Angus started sailing at a young age at the local club at Plockton in a Mirror dinghy, wind surfing as well as yacht cruising quickly followed for him. He was very fortunate to be given the use of his Grandfather’s Junk rigged 22ft. Newbridge Venturer bilge keel yacht to use when he was only thirteen.
Continuing sailing keelboats he bought his first Flying Fifteen when he was sixteen. As well as grabbing every opportunity to go yacht cruising around the West Coast of Scotland and beginning to get more into dinghy racing at his club with a 505. The Racing bug had grown now, and he competed with a Squib at the Royal Tay Yacht Club, in the UK and European Championships.
Angus first came to Cumbrae at seventeen taking his first RYA course (Level 2 Powerboat). Then deciding that a career in teaching sport might be for him, so he began studying in Edinburgh Telford College for an HND in sports coaching. While doing this course he was also teaching swimming and life saving. This gave him the opportunity of competing in the World Life Saving Championships in both South Africa and New Zealand. Finishing in 6th place in the initiative test (responding to incident and emergency) at Durban.
After college Angus started coaching dinghy sailing in Australia at Geelong Grammar School. This prompted him to gain his dinghy instructors ticket, and on his return UK to become a windsurfing instructor and kayak level two coaches, as well as passing his Yachtmaster Offshore certificate.
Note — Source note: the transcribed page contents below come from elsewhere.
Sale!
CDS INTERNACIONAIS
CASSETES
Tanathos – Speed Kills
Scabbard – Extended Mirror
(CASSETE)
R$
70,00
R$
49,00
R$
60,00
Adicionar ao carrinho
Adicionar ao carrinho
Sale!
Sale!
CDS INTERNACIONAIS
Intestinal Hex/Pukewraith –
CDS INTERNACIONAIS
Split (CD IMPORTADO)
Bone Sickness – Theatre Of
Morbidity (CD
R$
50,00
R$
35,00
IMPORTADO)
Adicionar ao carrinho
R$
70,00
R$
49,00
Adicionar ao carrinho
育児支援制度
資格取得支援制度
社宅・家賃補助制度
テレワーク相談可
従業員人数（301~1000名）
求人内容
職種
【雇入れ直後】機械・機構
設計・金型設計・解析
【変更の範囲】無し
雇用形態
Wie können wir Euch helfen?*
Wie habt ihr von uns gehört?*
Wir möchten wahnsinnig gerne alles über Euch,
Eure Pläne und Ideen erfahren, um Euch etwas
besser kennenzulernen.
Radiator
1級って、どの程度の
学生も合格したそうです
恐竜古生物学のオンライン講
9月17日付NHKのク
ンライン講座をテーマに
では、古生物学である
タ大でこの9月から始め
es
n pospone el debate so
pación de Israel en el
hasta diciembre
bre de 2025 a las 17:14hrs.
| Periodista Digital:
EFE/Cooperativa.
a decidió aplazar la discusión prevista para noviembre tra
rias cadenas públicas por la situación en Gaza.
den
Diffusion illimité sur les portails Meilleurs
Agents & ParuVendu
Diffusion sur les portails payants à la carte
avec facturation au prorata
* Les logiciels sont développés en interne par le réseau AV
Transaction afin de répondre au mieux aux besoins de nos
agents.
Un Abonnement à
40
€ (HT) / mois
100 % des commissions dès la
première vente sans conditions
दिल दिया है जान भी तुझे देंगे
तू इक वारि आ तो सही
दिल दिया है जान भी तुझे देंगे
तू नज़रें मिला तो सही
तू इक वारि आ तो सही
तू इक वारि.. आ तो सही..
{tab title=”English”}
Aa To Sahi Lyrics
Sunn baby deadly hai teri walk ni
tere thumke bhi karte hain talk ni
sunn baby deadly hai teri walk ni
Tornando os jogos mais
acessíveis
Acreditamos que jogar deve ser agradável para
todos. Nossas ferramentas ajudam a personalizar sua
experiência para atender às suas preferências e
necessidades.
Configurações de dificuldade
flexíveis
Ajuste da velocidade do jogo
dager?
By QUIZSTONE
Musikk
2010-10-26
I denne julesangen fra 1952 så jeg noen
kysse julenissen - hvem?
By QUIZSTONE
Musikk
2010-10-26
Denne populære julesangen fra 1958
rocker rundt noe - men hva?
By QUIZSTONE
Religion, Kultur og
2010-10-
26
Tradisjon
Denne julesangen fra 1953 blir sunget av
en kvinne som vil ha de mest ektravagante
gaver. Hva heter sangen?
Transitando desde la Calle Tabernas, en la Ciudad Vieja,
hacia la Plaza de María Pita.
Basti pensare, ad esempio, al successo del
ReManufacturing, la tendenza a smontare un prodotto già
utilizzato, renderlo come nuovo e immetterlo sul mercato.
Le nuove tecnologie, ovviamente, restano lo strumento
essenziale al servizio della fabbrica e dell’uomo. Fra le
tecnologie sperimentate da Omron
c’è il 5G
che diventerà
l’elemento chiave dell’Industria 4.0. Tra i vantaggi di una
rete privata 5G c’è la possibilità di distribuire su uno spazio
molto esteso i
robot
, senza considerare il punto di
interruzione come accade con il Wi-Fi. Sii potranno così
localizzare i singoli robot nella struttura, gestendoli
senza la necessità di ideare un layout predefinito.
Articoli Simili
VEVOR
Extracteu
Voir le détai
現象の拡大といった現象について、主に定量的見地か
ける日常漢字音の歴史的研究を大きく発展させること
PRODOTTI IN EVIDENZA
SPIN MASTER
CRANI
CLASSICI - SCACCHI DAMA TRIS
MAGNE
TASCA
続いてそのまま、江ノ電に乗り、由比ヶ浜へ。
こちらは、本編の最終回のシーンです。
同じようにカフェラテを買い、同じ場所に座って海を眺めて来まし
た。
His enthusiasm and enjoyment of working with people outdoors especially on the water had made him decide on a career in watersports.
Before joining Cumbrae, Angus worked at the British Kiel Yacht Club in Germany for four and a half years, providing adventurous training for the joint services. This also allowed him to continue with his own training and becoming a Yachtmaster Instructor. Co-skippering the 57ft. yacht ‘Flamingo’, one of the WW II 100 square metre windfall boats built in 1935 for ’36 Hitler Olympics’, which the British forces took as reparation after the war. It was with this yacht, that Angus was lucky enough to campaign in the Baltic Sprint Cup, while he was in Germany.
This will be Angus’s fifth season at Cumbrae and it is great to have such a knowledgable instructor as part of the team.
Angus’s has come up with some interesting top tips when using bigger boats either sail or power.
Many people use boats as a couple. Make sure your wife/partner is aware of how to recover you in the event that either of you fall overboard. Both need to know how to use; the lifebuoy/danbouy man over board kit, VHF, how to drop any sails as required and start the engine. Label halyard ropes etc. or any complicated engine starting procedure as a memory aid. Some handy device to bring the casualty back on board the boat must also be thought about.
Practice this MoB drill with just the two of you out there!
Angus recommends if you’re approaching shallow water to make sure your speed is less than the depth i.e. if the depth is two metres make your boat speed two knots or less. That way, if you do touch the bottom, you touch gently! Remembering to set the shallow depth alarm on the echo sounder for five metres, can act as a reminder of any potential depth problems that may have been missed.
When coming into harbour to tie up in the rain. Ask your crew to take their hoods down, so that they can hear you, rather than shouting.
Finally, don’t run out of tea or coffee if you want a happy skipper!
Angus’s favourite piece of clothing kit – His mid layers as they keep him warm and dry.
What Angus adds to Cumbrae – Good all round knowledge on all the equipment and the best advice on how to use it.